🤖 AI Summary
Large vision-language models struggle to comprehend abstract relational structures in diagrams, such as the directionality of edges. To investigate this limitation, this work constructs a synthetic directed graph dataset and employs linear probing alongside cross-modal representation analysis to systematically examine how node and edge information is encoded within the model. The study reveals, for the first time, that node representations become linearly separable already at the output of the visual encoder, whereas edge directionality only becomes linearly separable in the textual token representations produced by the language model.

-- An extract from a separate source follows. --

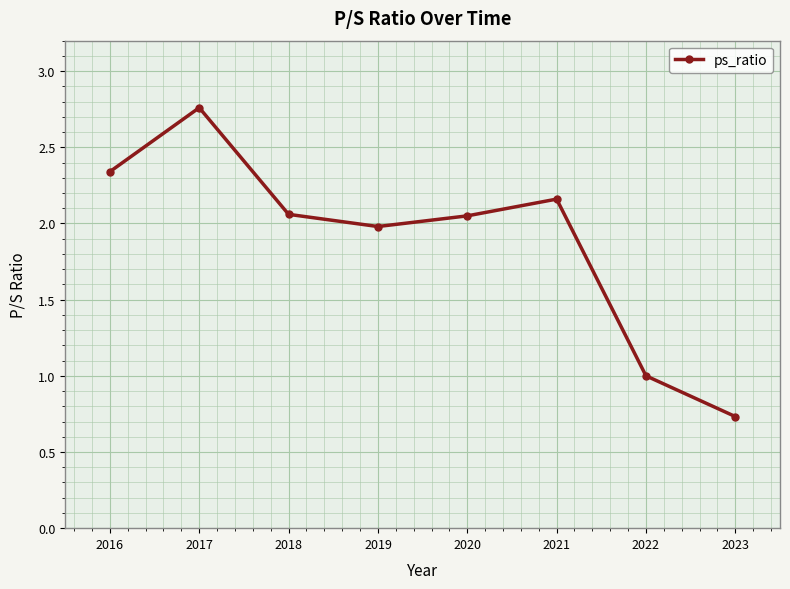

Which category has the lowest value across all series?

2023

This finding indicates that the bottleneck in relational understanding stems from a delayed emergence of edge representations, highlighting a functional division of labor between the visual and linguistic modules in modeling structured relationships.
📝 Abstract
Large vision-language models (LVLMs) demonstrate strong performance on diagram understanding benchmarks, yet they still struggle with understanding relationships between elements, particularly those represented by nodes and directed edges (e.g., arrows and lines). To investigate the underlying causes of this limitation, we probe the internal representation of LVLMs using a carefully constructed synthetic diagram dataset based on directed graphs. Our probing experiments reveal that edge information is not linearly separable in the vision encoder and becomes linearly encoded only in the text tokens in the language model. In contrast, node information and global structural features are already linearly encoded in individual hidden states of the vision encoder. These findings suggest that the stage at which linearly separable representations are formed varies depending on the type of visual information. In particular, the delayed emergence of edge representations may help explain why LVLMs struggle with relational understanding, such as interpreting edge directions, which require more abstract, compositionally integrated processes.